**Keypoint coordinate data:**
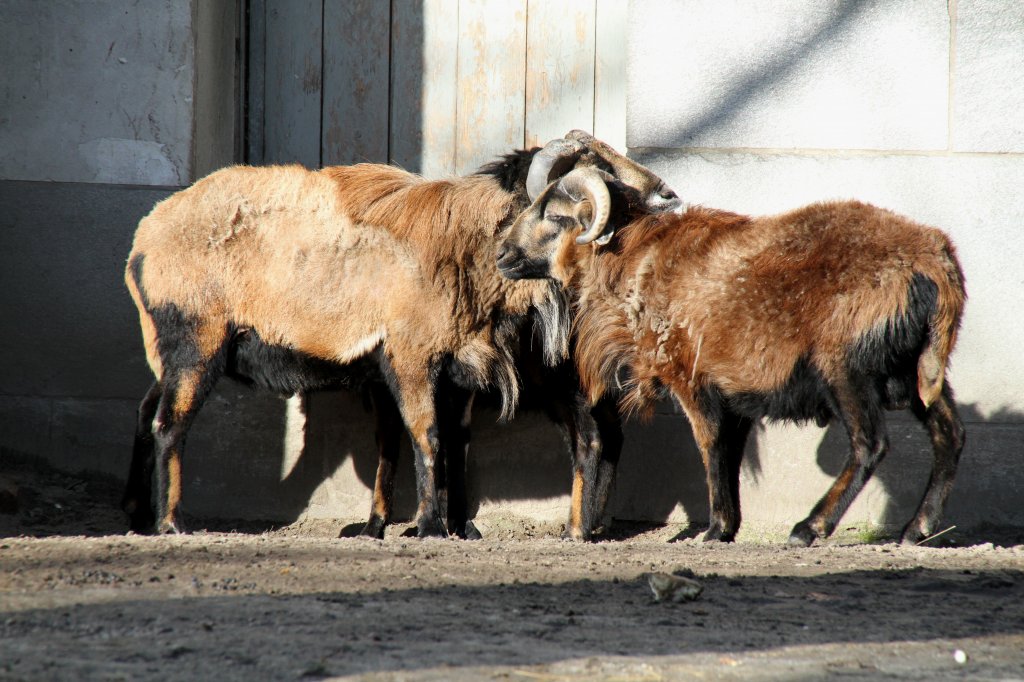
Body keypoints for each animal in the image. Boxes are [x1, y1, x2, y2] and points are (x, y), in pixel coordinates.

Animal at [121, 131, 679, 536]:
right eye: (601, 169)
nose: (668, 192)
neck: (469, 241)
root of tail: (144, 240)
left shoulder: (456, 369)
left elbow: (451, 442)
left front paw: (456, 528)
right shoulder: (411, 358)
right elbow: (426, 437)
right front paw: (429, 527)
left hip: (165, 350)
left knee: (146, 410)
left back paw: (137, 513)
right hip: (195, 340)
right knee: (169, 423)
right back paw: (171, 524)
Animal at [495, 166, 966, 544]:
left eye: (554, 215)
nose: (502, 254)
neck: (633, 259)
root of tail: (934, 263)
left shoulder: (690, 377)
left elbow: (711, 444)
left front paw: (714, 529)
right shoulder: (736, 395)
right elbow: (731, 452)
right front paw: (729, 527)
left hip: (847, 368)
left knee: (870, 444)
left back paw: (809, 528)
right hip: (919, 371)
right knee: (950, 434)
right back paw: (916, 529)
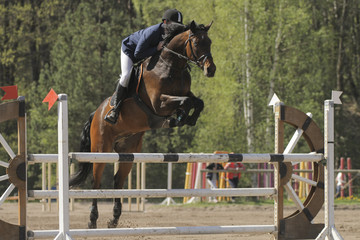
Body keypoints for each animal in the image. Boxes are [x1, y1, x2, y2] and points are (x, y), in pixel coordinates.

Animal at [70, 20, 217, 229]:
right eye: (197, 43)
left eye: (209, 42)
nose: (210, 70)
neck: (172, 66)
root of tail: (96, 114)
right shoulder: (159, 103)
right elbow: (186, 102)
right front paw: (178, 118)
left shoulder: (184, 94)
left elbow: (197, 102)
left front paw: (188, 118)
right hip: (101, 149)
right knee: (96, 183)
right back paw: (92, 220)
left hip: (128, 151)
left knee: (118, 181)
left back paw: (114, 219)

**Problem to work on:**
Quote all the lines above exactly as given. Do not include the pictures.

**Response to this exercise:**
Body keypoints for each animal in the image. Boxes are [x1, y1, x2, y2] and points are (x, y), in pixel coordinates.

Animal at [121, 131, 679, 536]:
right eye: (601, 169)
nose: (668, 192)
neck: (469, 241)
root of tail: (144, 240)
left shoulder: (456, 369)
left elbow: (451, 442)
left front paw: (456, 528)
right shoulder: (411, 358)
right elbow: (426, 437)
right front paw: (429, 527)
left hip: (165, 350)
left knee: (146, 410)
left back paw: (137, 513)
right hip: (195, 340)
right knee: (169, 423)
right back paw: (171, 524)
Animal at [495, 166, 966, 544]:
left eye: (554, 215)
nose: (502, 254)
neck: (633, 259)
root of tail: (934, 263)
left shoulder: (690, 377)
left elbow: (711, 444)
left front paw: (714, 529)
right shoulder: (736, 395)
right elbow: (731, 452)
right front paw: (729, 527)
left hip: (847, 368)
left knee: (870, 444)
left back paw: (809, 528)
right hip: (919, 371)
right knee: (950, 434)
right back paw: (916, 529)
Body keypoints for each animal in the image. Boxes are [x1, y1, x2, y2] and points are (x, y), in pixel coordinates.

Animal at [70, 20, 217, 229]:
right eye: (197, 43)
left eye: (209, 42)
nose: (210, 70)
neck: (172, 66)
root of tail: (96, 114)
right shoulder: (159, 103)
right elbow: (186, 102)
right front paw: (178, 118)
left shoulder: (184, 94)
left elbow: (197, 102)
left front paw: (188, 118)
right hip: (101, 149)
right knee: (96, 183)
right back paw: (92, 220)
left hip: (128, 151)
left knee: (118, 181)
left back paw: (114, 219)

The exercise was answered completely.